Lanas barer Arsch reckt sich ihm entgegen, sein Schwanz, das Reflexive der Kombination: »Wenn nun der wahrnimmt, der sieht, dass er sieht, und hört, dass er hört, und als Gehender wahrnimmt, dass er geht, und wenn es bei allem anderen ebenso eine Wahrnehmung davon gibt, dass wir tätig sind, so dass wir also wahrnehmen, dass wir wahrnehmen, und denken, dass wir denken: und dass wir wahrnehmen und denken, ist uns ein Zeichen, dass wir sind (…)« , Aristoteles verwirrend. Naïn schläft lieber zu Hause. Der Apfel als Symbol der Fruchtbarkeit, oje, bei Lanas Hinterteil wird er gläubig. Notwendig und hinreichend. »Das schält ’nen Wolf ausm Schaf.« Fanal banal. »Was?« Le grand mix. Meine Trauer trägt keine Schuld, das tut die Freude, denkt er. Was will man weniger? Welt an. Und rein.
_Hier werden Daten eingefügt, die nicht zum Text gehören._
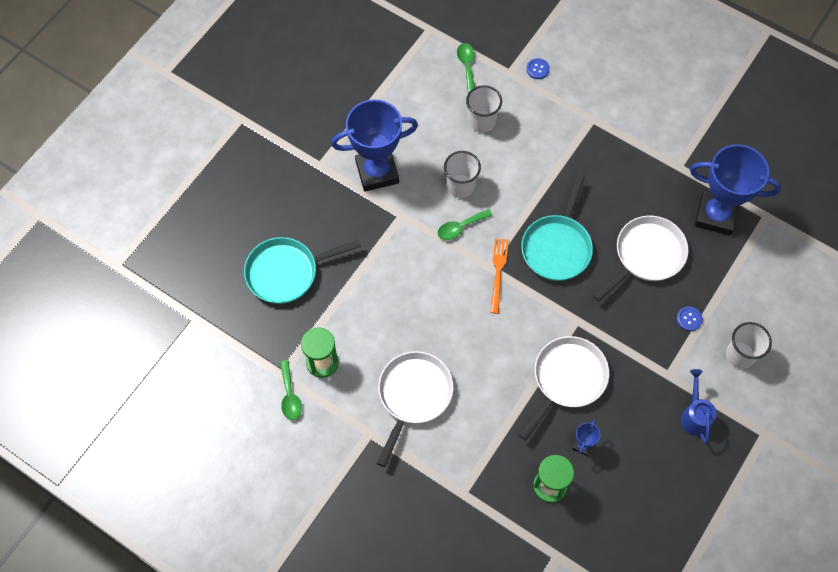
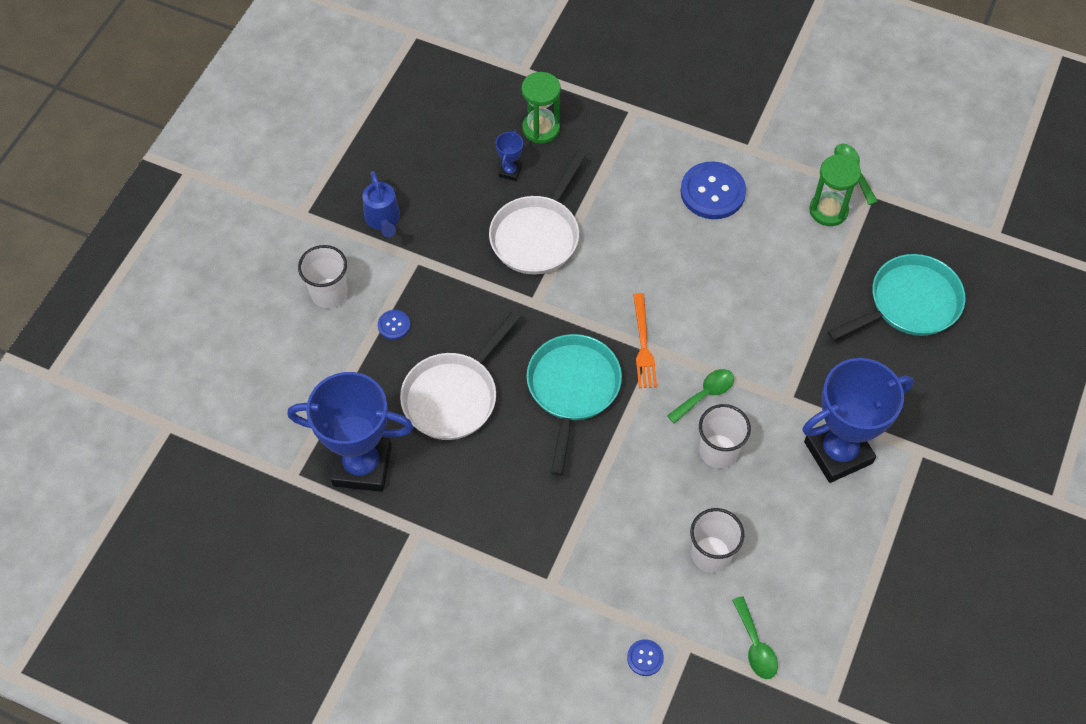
camera: 170 degrees right, 5 degrees down
white pan [377,351,454,467] -> blue button [680,161,746,219]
Seins verbrannt, der Schuh … »Sag mal, hatte ich eigentlich ’nen High Heel …? B?!« Kind, erwach aus der Narko-ose! The Pha-arcyde! Rush, through my veins I can feel the blood gush, rush, under pressure we hold it steady, nothing will be delivered before it’s ready. Endlich blickt sie auf. Sie sieht aus – wie man halt so aussieht mit zerschmirgeltem Gehirn und klardurstigen Augen.
    »Das war Lanas. Der lag neben dir.«
    »Echt?«
    »Ja.«
    »Ich erinnere mich nur, dass ich mit ihr auf die Toilette gegangen bin, um zu …«
    »Ficken, ich weiß. In etwa ’ne gute Stunde, mein Lieber! Bei drei Toiletten für den ganzen Laden!«
    »Is’ ja gut. Und dann?«
    »Roses, Farbfernseher, Bar, Golden Gate, Delicious.«
    »Delicious? Das ist nicht dein Ernst!« Wie Naïn erkennt, war es ihr Ernst, bitterer. »Die Transen und ihre Zuhälter? Und das schwule Pärchen, das …?«
    »Schrill, wa?«
    »’n bisschen zu.«
    »Und dann wart ihr beide plötzlich weg.«
    »Wann denn?«
    »Elf? Zwölf?«
    Es blättert.

In einer Bauernstube bin ich, fiebrig, verschwitzt, Elend klebrig auf der Haut. Lorbeeren können stichig sein. Von meinen Füßen her riecht es nach Essig.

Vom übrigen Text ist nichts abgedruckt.